Answer: The phase-in is only for existing tenants who are currently receiving assistance and taking the deduction(s) under the current 3% threshold. It does not apply to new move-ins, or to households who are not benefiting from the deduction as of 12/31/2023.
EIV
Question: How do the new rules impact the use of the Income Discrepancy Report in EIV?
Answer: HUD intends to update the discrepancy logic within EIV to conform to the requirements of the final rule. Owners are still required to generate the reports but are not required to investigate discrepancies resulting from the Income Discrepancy Reports until HUD updates the discrepancy logic.
Question: Does HOTMA change how we should be running our master EIV reports?
Answer: Please see Table J1 on pages 114-118 of Notice H 2023-10 (Rev. 2/2/2024) for revised guidance on EIV master reports.
Question: HOTMA indicates we do not need to run the EIV Income Report during IRs. Do we still need to run it after a household begins receiving subsidy through a MI or IC?
Answer: Yes. HOTMA only removes the obligation to run EIV during IRs. Going forward, all programs must run the EIV Income Report no later than 120 days after the date of MI or IC.
General Questions
Question: How will HUD communicate new limitations, restrictions, and deduction amounts that are subject to annual inflationary adjustments?
Answer: They will be posted to HUDUser.gov by no later than September 1 of the year prior to their effective date.
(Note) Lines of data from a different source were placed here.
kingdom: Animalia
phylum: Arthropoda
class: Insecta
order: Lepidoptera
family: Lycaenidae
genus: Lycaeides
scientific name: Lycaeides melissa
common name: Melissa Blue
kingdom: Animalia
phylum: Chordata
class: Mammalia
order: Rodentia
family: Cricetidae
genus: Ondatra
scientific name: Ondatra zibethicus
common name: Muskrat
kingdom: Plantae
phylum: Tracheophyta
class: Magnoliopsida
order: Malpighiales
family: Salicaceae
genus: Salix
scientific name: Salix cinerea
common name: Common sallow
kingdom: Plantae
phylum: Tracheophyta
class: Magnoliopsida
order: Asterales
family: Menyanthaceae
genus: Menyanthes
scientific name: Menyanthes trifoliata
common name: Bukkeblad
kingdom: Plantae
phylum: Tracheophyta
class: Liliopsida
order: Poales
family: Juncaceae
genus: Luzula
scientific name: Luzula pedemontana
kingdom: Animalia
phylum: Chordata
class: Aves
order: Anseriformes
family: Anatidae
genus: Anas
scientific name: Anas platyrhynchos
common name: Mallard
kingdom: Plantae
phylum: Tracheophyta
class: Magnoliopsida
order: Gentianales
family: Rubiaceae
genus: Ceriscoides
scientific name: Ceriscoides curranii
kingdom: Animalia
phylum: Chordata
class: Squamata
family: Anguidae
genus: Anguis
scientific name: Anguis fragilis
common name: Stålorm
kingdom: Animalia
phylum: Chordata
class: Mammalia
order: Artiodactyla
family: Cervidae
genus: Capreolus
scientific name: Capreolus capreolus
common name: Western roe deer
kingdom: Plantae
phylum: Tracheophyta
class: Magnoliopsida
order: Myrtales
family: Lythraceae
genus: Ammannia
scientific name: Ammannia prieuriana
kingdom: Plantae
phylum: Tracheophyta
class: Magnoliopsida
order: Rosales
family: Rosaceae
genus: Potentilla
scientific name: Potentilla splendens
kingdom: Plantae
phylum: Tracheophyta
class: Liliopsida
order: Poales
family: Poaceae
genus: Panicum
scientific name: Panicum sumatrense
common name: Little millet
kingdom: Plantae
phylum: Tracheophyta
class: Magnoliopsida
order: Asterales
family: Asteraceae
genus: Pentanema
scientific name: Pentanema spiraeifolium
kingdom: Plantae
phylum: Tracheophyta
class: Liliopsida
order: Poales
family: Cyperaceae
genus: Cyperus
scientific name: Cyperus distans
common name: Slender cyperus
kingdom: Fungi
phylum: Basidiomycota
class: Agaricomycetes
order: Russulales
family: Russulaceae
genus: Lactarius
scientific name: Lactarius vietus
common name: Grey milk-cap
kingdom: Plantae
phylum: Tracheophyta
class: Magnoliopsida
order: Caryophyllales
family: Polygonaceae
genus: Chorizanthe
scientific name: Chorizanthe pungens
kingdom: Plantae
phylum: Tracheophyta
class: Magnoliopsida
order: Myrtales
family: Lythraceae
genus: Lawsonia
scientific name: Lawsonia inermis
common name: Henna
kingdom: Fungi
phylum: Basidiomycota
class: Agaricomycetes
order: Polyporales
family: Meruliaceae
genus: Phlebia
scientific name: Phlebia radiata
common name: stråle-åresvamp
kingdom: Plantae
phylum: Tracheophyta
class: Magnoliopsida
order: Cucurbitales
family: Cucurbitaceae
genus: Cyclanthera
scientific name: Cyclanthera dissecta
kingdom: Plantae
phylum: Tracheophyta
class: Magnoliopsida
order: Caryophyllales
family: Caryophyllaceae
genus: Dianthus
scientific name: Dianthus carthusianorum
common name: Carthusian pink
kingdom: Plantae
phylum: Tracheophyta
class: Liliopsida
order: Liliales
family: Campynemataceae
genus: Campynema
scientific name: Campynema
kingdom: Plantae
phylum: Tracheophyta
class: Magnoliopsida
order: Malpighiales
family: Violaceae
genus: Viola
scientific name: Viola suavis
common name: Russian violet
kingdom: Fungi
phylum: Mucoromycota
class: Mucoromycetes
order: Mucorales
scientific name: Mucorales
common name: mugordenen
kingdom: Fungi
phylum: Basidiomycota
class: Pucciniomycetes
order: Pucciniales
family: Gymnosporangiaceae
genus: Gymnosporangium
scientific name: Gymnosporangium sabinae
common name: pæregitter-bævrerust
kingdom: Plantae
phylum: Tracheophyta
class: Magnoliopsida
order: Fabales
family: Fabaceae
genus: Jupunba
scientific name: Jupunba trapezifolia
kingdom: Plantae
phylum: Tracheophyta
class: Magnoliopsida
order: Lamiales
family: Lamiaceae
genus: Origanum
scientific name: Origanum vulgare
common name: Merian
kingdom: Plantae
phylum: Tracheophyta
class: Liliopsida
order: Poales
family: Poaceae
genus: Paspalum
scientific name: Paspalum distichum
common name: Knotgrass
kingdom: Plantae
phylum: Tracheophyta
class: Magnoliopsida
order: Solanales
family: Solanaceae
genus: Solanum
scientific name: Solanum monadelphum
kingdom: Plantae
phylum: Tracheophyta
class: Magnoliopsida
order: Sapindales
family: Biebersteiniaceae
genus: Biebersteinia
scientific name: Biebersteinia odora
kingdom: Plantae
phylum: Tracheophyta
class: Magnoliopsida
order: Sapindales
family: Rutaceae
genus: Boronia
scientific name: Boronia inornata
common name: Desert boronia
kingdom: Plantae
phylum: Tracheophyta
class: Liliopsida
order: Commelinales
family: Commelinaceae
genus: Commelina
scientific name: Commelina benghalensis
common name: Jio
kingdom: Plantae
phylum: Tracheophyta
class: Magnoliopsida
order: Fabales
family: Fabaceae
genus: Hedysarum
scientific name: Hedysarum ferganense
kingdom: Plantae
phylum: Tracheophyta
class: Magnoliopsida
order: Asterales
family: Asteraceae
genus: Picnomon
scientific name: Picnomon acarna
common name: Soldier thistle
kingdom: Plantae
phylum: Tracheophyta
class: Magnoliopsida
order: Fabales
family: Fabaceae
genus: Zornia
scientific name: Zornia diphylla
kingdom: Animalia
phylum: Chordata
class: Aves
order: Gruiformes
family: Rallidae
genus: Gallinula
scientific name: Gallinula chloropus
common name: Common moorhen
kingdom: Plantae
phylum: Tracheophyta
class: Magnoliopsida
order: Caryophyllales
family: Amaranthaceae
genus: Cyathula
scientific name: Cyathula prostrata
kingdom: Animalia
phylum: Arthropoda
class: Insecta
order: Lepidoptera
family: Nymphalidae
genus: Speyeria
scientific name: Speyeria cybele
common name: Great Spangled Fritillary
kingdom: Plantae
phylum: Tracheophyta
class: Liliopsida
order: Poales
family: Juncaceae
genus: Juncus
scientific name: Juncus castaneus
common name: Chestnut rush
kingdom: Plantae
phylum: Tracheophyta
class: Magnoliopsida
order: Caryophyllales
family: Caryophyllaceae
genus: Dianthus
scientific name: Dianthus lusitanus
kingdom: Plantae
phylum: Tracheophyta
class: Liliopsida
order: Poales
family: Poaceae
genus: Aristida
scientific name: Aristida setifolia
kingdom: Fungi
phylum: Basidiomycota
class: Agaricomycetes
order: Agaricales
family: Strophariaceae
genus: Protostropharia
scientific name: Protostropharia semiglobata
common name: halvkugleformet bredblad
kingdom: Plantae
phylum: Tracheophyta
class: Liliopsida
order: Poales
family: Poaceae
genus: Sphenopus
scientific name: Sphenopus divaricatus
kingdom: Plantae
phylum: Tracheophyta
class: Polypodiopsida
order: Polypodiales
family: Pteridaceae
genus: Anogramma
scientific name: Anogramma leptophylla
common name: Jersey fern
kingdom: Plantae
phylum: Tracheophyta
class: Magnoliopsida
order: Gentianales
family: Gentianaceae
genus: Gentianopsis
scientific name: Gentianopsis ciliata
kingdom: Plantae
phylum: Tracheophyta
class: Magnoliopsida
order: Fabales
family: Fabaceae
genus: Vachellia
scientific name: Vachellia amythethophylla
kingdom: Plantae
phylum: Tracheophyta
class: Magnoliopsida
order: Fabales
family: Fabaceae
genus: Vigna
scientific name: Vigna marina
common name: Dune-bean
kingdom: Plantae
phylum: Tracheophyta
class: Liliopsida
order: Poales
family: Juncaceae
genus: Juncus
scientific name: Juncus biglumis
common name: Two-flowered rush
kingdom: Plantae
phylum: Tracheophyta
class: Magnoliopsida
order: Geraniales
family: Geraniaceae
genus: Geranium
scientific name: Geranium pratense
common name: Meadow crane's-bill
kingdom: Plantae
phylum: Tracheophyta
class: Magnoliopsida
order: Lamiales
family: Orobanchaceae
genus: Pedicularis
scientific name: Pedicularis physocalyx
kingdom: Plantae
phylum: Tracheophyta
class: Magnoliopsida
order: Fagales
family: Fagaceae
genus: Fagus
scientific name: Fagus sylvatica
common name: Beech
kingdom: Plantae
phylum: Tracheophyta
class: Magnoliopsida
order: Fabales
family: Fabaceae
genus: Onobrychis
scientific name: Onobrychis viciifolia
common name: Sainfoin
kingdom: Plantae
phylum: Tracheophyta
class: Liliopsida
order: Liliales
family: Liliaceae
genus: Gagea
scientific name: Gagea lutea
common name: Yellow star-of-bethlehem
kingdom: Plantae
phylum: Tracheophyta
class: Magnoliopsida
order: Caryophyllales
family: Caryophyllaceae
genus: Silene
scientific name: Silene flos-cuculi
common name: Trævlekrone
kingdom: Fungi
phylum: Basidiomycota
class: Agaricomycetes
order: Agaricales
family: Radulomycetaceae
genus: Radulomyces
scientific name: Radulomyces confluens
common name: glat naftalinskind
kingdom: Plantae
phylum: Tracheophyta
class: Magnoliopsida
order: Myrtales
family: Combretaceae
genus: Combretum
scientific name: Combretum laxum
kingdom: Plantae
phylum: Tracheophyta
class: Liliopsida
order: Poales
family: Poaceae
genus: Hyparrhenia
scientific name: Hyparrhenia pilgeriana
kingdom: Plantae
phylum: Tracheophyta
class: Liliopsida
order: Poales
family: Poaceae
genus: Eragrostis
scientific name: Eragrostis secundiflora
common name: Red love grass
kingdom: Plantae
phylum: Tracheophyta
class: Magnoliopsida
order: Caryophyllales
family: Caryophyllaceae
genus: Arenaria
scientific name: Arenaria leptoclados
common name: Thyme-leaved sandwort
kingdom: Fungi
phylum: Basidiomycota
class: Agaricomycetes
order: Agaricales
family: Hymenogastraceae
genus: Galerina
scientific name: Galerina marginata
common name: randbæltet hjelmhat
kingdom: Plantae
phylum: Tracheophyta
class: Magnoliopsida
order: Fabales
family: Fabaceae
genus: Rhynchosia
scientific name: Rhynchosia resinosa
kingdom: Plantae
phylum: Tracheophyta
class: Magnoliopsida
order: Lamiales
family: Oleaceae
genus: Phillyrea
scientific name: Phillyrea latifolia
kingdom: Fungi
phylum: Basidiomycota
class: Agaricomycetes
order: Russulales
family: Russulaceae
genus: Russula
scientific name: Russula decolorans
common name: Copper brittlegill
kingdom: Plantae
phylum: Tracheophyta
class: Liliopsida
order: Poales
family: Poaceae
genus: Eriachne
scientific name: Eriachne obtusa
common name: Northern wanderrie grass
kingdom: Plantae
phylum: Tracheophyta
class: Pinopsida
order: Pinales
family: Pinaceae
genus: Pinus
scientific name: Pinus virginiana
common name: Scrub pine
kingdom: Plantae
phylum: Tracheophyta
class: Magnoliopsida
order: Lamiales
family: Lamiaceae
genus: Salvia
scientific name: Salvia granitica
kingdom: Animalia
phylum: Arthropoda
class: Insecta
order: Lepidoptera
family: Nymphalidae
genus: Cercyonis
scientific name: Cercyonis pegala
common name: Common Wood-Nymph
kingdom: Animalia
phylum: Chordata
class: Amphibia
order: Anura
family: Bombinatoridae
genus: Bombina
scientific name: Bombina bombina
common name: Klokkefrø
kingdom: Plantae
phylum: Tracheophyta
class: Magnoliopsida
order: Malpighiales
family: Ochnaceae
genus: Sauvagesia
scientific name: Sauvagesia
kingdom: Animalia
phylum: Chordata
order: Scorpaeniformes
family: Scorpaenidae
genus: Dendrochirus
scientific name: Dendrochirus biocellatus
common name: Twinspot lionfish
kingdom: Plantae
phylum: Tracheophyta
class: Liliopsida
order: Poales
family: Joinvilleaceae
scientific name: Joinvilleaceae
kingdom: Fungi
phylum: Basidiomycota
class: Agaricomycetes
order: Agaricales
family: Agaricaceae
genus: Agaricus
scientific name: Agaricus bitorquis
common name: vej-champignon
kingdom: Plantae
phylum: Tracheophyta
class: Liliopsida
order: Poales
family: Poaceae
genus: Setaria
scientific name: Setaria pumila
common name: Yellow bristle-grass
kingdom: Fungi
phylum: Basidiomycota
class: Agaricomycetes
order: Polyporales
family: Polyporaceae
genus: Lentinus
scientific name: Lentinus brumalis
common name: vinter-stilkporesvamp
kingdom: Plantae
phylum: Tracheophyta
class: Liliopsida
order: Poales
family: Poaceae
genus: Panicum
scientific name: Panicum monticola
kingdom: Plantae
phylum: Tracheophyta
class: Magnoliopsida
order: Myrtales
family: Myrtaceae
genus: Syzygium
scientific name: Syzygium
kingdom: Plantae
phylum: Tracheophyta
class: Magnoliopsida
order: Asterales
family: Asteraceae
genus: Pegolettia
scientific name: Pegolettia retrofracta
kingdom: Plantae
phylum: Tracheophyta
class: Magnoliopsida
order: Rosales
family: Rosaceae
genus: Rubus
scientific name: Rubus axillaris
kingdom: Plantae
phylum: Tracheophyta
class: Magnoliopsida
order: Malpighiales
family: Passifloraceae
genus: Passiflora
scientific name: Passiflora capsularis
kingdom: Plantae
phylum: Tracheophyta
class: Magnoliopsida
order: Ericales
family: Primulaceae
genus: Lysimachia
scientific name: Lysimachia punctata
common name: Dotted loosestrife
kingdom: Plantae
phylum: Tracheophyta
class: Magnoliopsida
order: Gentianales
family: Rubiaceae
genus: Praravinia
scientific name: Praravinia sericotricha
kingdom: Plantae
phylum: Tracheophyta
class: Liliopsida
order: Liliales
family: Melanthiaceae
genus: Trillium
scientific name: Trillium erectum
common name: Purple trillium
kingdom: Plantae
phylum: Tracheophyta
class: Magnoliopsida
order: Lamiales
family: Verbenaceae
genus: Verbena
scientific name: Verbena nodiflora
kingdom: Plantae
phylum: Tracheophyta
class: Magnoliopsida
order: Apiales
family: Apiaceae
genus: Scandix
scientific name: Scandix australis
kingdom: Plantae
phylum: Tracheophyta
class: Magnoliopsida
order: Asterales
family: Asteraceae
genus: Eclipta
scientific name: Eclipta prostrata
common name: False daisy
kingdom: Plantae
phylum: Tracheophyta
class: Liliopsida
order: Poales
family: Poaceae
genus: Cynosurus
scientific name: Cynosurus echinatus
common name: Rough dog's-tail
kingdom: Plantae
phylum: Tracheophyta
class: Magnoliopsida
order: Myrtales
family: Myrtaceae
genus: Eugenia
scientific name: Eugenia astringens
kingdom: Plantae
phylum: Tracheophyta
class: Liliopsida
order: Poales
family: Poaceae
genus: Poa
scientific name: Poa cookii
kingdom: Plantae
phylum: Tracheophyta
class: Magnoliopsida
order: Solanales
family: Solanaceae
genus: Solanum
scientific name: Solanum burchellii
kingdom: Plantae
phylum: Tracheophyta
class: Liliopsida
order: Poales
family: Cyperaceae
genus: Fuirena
HUD has already released the adjustments for 2025.
Question: What programs does HOTMA impact?
Answer: HOTMA impacts the following:
- Public Housing programs, including the Housing Choice Voucher (HCV) Program
- Moving to Work (MTW) Agencies
- Section 8 Project-Based Rental Assistance (PBRA) programs
- Rental Assistance Demonstration programs (RAD)
- Section 202/811 Project Rental Assistance Contracts (PRACs)
- Section 202/162 Project Assistance Contracts (PACs)
- Senior Preservation Rental Assistance Contracts (SPRACs)
- Section 811 Project Rental Assistance programs (PRAs)
- HOME Investment Partnerships programs
- Housing Trust Fund programs (HTF)
- Housing Opportunities for Persons With AIDS programs (HOPWA)
- Section 8 SRO Moderate Rehabilitation programs (Mod Rehab)
- Rural Housing Services*
- The Low Income Housing Tax Credit (LIHTC) program*
*To the extent that the respective governing agency uses the Section 8 definition of income.
Question: How does HOTMA impact LIHTC?
Answer: Since the LIHTC program borrows from HUD guidance, the IRS has confirmed that HOTMA will impact the LIHTC program. We anticipate that further guidance from the IRS in the coming months will provide some clarity to those impacts.
Question: So HOTMA’s Final Rule is final…right?
Answer: Since the publication of the Final Rule, we have received additional guidance pertaining to implementation during this transition period. We anticipate further changes, guidance, and more in the coming months from HUD. As more information is released, we will be your partner in understanding how these changes impact your organization.
Question: Will NCHM be offering HOTMA-specific training?
Answer: Yes, our first HOTMA training session ran on August 17-18, 2023 and we plan to have sessions at least monthly in 2024.
Additionally, NCHM will provide updates on HOTMA news via blog posts, FAQ entries, and generally updating the HOTMA HQ page, so check in frequently.
Question: How do we handle applicants on our waiting list who will be ineligible due to new asset restrictions?
Answer: The O/A or PHA must decide how to communicate the new asset restrictions to applicants on the waiting list. There is no option to grandfather in these applicants.
Question: Will HOTMA changes be included in the next revision of the HUD Handbook 4350.3?
Answer: For now, changes under HOTMA are will be communicated through HUD and PIH Notices. The HUD Handbook 4350.3 will be undergoing extensive revision to incorporate all changes that have happened since 2013 – this will take some time.